While the company has diversified in recent years by, for example, entering the insurance market, it continues to make most of its money buying up bad debt from Chinese banks, according to a story in Friday's Wall Street Journal.

Cinda is the first of China’s four distressed asset management companies to go public.

China’s bad loan market is nearly ripe, with analysts expecting a surge in loan defaults and bad debt -- backlash from the free-flowing days of China’s lending boom.

There’s something strange and complicated about Cinda’s decision to list. Typically, fims that specialize in bad debt -- because of the risky nature of the business -- don’t go public. In the U.S., that niche is filled primarily by private equity firms and hedge funds.

And, making things more difficult for investors, Cinda’s financial situation is opaque, at best. It isn’t clear how much the company’s debt is valued at, analysts say. While company insiders tout the money it made during China’s prior loan crisis, betting on history repeating itself is just that: a gamble.

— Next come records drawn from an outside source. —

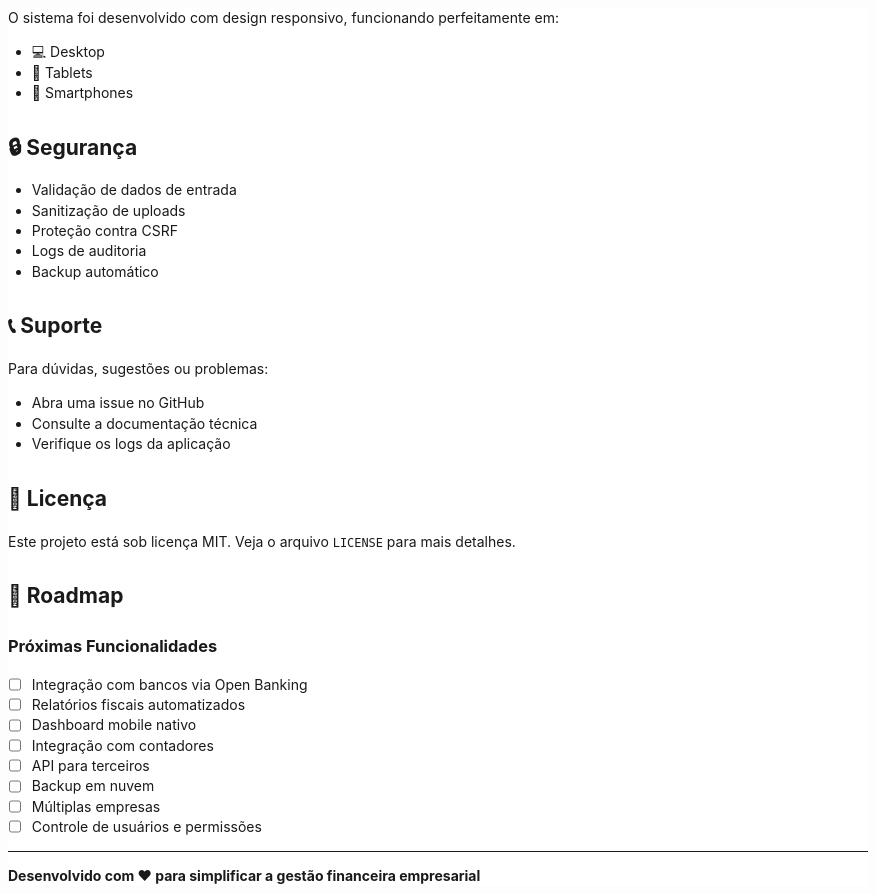 O sistema foi desenvolvido com design responsivo, funcionando perfeitamente em:
- 💻 Desktop
- 📱 Tablets
- 📱 Smartphones

## 🔒 Segurança

- Validação de dados de entrada
- Sanitização de uploads
- Proteção contra CSRF
- Logs de auditoria
- Backup automático

## 📞 Suporte

Para dúvidas, sugestões ou problemas:
- Abra uma issue no GitHub
- Consulte a documentação técnica
- Verifique os logs da aplicação

## 📄 Licença

Este projeto está sob licença MIT. Veja o arquivo `LICENSE` para mais detalhes.

## 🎯 Roadmap

### Próximas Funcionalidades
- [ ] Integração com bancos via Open Banking
- [ ] Relatórios fiscais automatizados
- [ ] Dashboard mobile nativo
- [ ] Integração com contadores
- [ ] API para terceiros
- [ ] Backup em nuvem
- [ ] Múltiplas empresas
- [ ] Controle de usuários e permissões

---

**Desenvolvido com ❤️ para simplificar a gestão financeira empresarial**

One possible reason for the IPO is that China’s regulators are pulling back, as part of its effort to reform. This includes facilitating stocks listings and making state-owned companies more accountable to shareholders, according to a post on Menafn.com.

But some media organizations are portraying the Cinda offering as a rare opportunity for investors to access one part of China’s economy that is considered by analysts to have tremendous growth potential: bad debt.

The China Securities Regulatory Commission said that from late December through the end of January, it had cancelled IPO applications from 15 companies, the Journal said.